Я имею в виду не отдельные фразы из монолога Эдгара (описание смерти отца), а полноту движения жизни, которая продолжается, будет продолжаться-человеческий род передает не один только ген жестокости. В глубине строения, основе ритма-повторы вспышек света: Глостер узнает сына; затем вторая, более сильная-Лир находит Корделию за минуту до тьмы, смерти. Два мгновения счастья, настолько сильные, что их нельзя перенести.

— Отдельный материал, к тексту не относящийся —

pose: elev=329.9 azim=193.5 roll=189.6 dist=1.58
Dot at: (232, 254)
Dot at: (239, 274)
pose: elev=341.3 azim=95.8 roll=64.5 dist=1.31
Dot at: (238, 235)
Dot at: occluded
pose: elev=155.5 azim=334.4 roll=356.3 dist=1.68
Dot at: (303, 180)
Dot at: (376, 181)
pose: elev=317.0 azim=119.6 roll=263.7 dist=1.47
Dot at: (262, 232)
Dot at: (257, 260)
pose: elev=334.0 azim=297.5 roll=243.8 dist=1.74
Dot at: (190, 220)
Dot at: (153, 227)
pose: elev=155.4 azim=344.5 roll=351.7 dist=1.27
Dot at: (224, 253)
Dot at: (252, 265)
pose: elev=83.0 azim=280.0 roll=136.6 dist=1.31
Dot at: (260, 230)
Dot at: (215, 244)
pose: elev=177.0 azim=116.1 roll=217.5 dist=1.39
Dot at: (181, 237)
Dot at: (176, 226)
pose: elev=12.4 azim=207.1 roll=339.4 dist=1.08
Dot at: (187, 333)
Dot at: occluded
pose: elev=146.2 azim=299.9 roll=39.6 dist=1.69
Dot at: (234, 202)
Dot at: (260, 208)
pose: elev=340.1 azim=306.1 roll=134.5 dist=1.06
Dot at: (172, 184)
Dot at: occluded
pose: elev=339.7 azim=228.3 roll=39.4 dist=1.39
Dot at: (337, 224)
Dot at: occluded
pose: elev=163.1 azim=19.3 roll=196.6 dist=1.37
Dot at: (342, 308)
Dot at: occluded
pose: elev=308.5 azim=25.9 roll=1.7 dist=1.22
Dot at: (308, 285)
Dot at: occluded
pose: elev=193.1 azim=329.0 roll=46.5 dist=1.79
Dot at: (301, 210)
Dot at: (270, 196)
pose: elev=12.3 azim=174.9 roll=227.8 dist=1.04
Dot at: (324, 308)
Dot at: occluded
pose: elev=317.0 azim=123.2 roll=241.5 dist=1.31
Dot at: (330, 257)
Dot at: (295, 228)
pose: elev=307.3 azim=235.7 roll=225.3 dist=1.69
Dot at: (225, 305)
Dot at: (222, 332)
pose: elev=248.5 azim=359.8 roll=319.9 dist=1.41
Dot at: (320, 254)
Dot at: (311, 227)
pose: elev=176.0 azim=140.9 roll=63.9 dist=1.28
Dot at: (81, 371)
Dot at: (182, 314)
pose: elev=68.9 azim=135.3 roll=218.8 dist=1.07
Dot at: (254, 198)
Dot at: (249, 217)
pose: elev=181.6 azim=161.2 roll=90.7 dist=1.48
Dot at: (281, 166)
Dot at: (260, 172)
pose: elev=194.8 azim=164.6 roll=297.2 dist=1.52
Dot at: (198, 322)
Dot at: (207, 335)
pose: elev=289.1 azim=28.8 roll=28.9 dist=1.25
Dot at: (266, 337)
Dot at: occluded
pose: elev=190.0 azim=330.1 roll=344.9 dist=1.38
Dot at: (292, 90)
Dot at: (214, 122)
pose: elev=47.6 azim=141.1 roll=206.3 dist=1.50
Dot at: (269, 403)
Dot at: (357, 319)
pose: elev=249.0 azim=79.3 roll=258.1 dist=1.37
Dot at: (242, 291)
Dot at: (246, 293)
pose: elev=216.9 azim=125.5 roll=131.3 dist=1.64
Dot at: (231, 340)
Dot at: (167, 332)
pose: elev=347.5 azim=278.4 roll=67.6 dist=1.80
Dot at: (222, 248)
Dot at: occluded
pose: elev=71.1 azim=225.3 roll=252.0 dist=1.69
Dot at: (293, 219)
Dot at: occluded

Поэт движет рукой Лира, пальцы отца дотрагиваются до щеки дочери, на кончиках пальцев влага.-Что это, слезы на твоей щеке?
– Да, это слезы.
И тогда бес получает у поэта отгульные. У беса мертвый час, а может быть, целый выходной день. Он может дрыхнуть в крови поэта беспробудным сном. Он ему надоел, опостылел: {203} сколько раз мелькает его дурацкий хвост и несуразные рога в жизни, в истории, так пусть хоть в крови искусства он подольше не пробуждается.
Мудрые и печальные, приходят к поэту муза и ангел с опаленными крыльями.
Они приносят в подарок поэту золотых мотыльков: Лир говорит о них Корделии, когда их ведут в тюрьму. Театр милосердия зажигает свои огни, занавес театра жестокости опускается: теперь ему нечего играть.